総務省が、携帯電話の「2年縛り」を事実上禁止するルール案をまとめ、通信キャリアに対する圧力を強めている。通信料金と端末価格の値下げは、同省の思惑通りに進むのか。(ダイヤモンド編集部 村井令二)

「2年縛りは単なる慣行。その意味のない慣行を破りましょうということだ」

 携帯電話事業のビジネスモデルを根幹から揺るがすルール改正について、総務省の幹部は淡々と言ってのけた。

 総務省は6月18日に開いた有識者会議で、携帯電話の2年契約を途中で解約する「違約金」を現行の9500円から1000円以下に引き下げるルール案を取りまとめた。

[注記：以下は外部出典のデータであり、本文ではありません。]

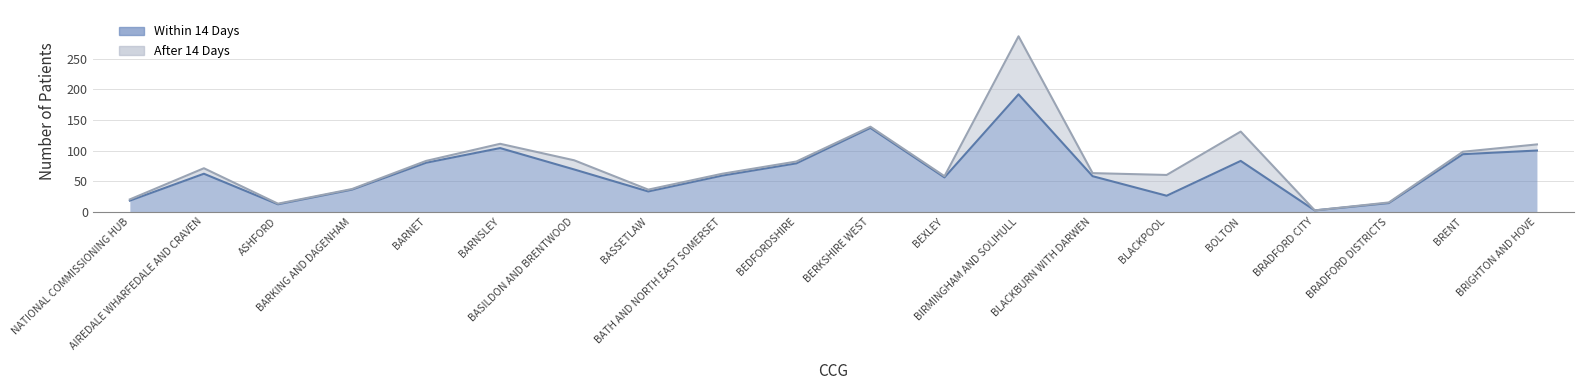

What is the difference between the values at ASHFORD and BASILDON AND BRENTWOOD?

57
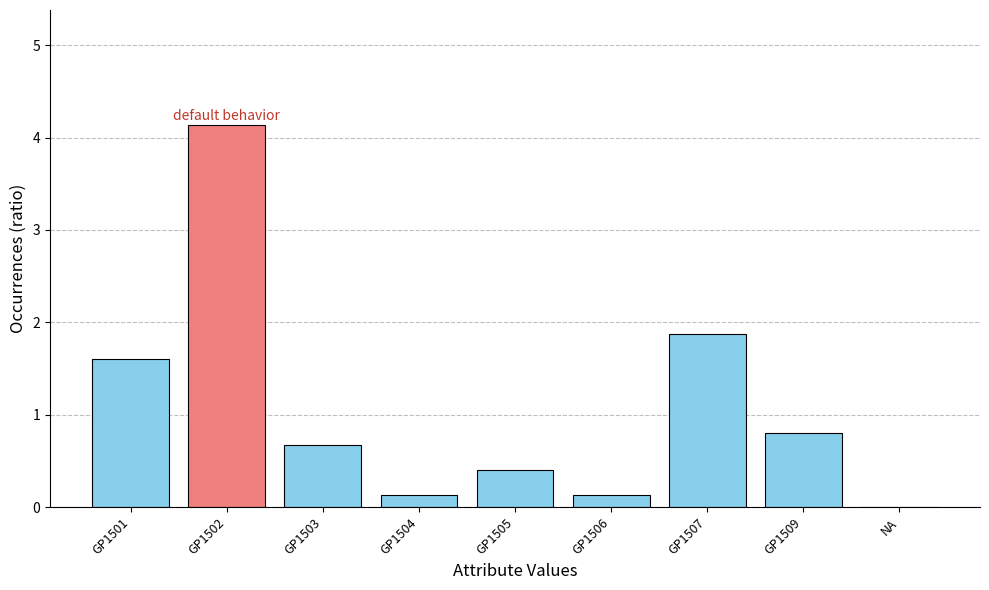

Reading right to left, what are all the values shown in this chart?

NA=0.0	GP1509=0.8	GP1507=1.9	GP1506=0.1	GP1505=0.4	GP1504=0.1	GP1503=0.7	GP1502=4.1	GP1501=1.6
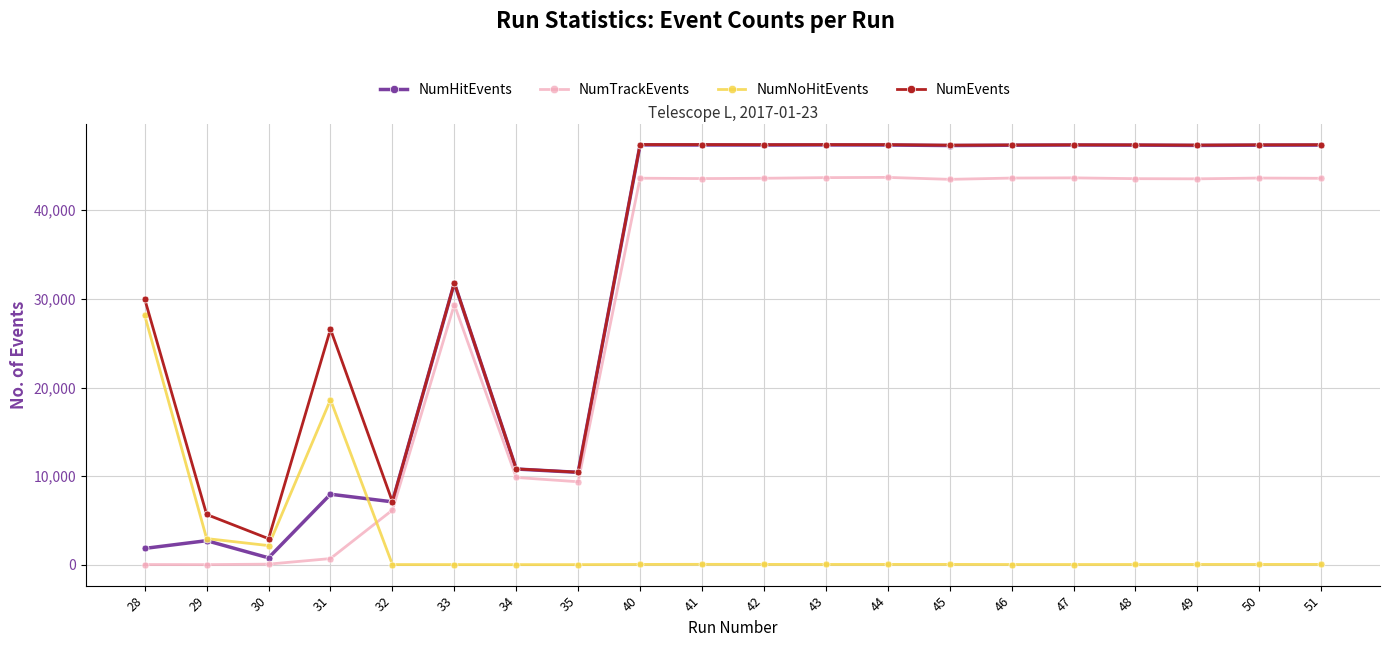

What is the sum of all NumEvents values?

694063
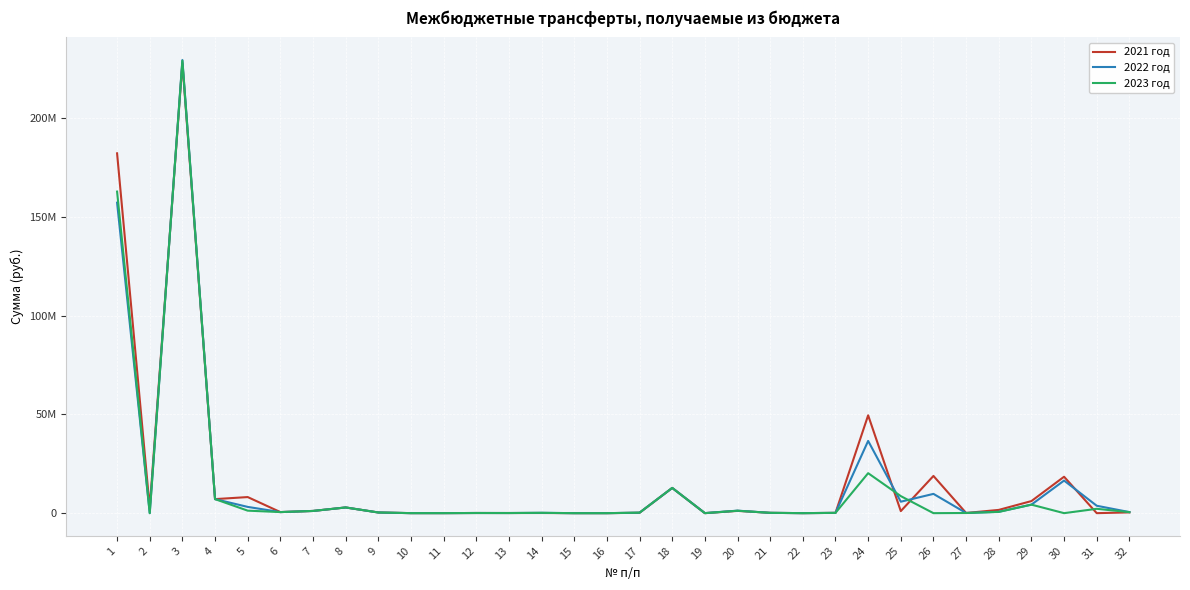

Which label corresponds to the smallest value in the chart?

16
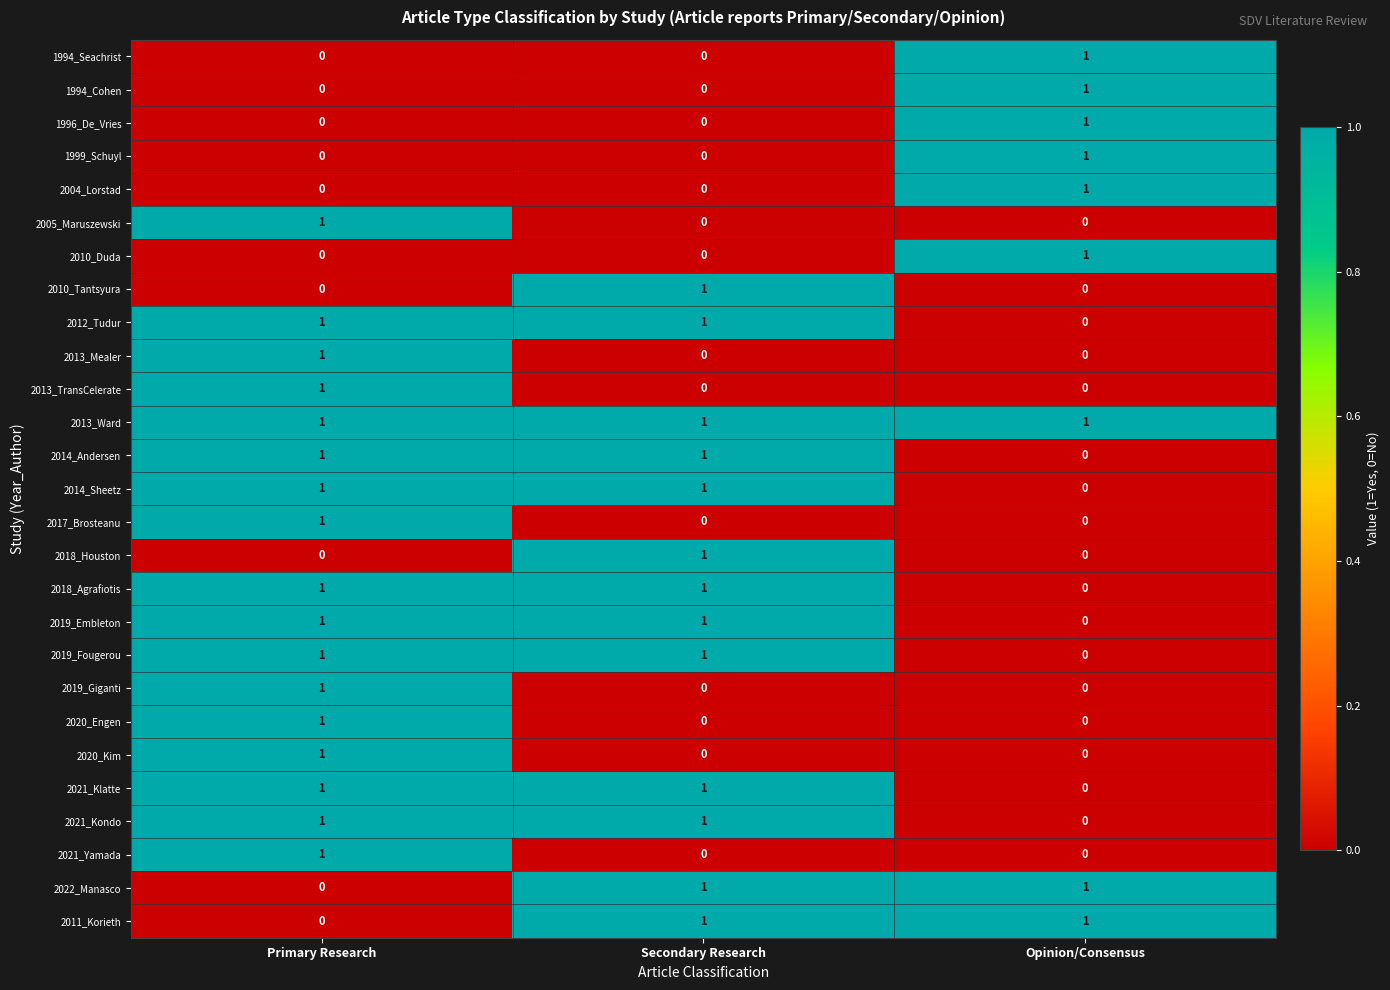

Count the number of categories in the chart.

3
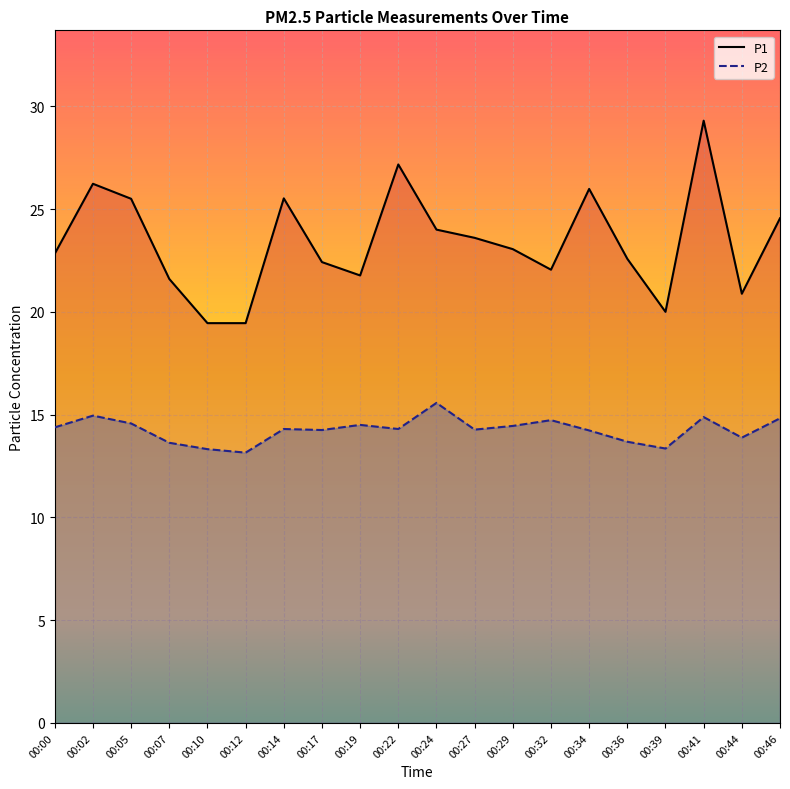

True or false: P2 and P1 cross at least once.

False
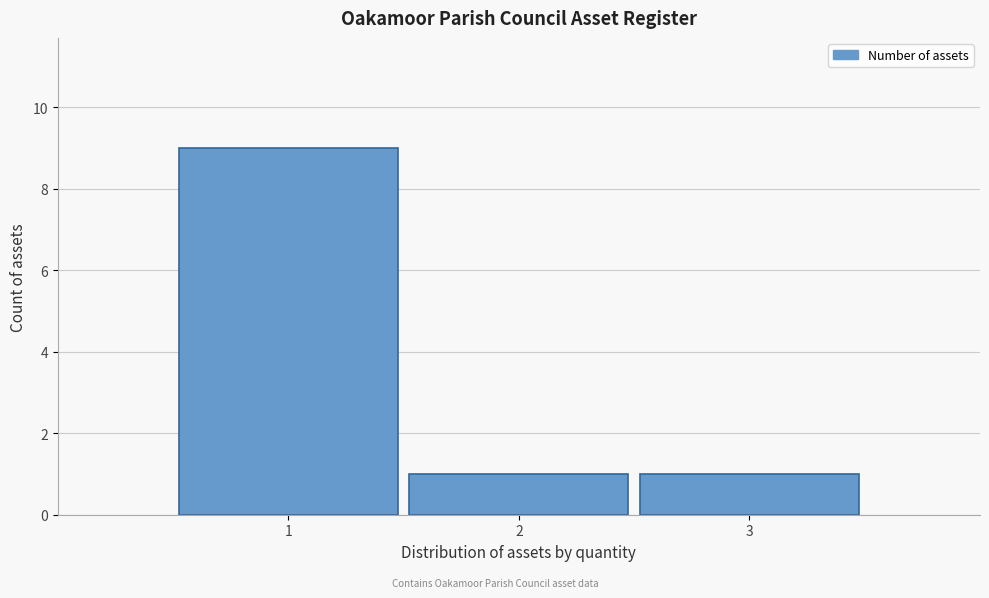

Reading left to right, transcribe this chart: for each bar, give the range it covers on the x-axis and its height. The values are not printed on the chart, so give them approximately, as read against the axis.

0.5 to 1.5: 9
1.5 to 2.5: 1
2.5 to 3.5: 1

 NTTドコモ、KDDI、ソフトバンクの通信大手3社における現行の携帯電話契約は「2年縛り」が原則だ。縛りのないプランでは各社、月1500~2700円を上乗せしている。総務省の新ルールでは、この上乗せについては月170円までしか認めない。

 総務省は、これらを盛り込んだ省令改正を経て、今秋の改正電気通信事業法の施行とともに新ルールを導入する見通し。2年縛りは事実上、禁止になるということで、大手3社にとって、想定をはるかに超える厳しいものとなった。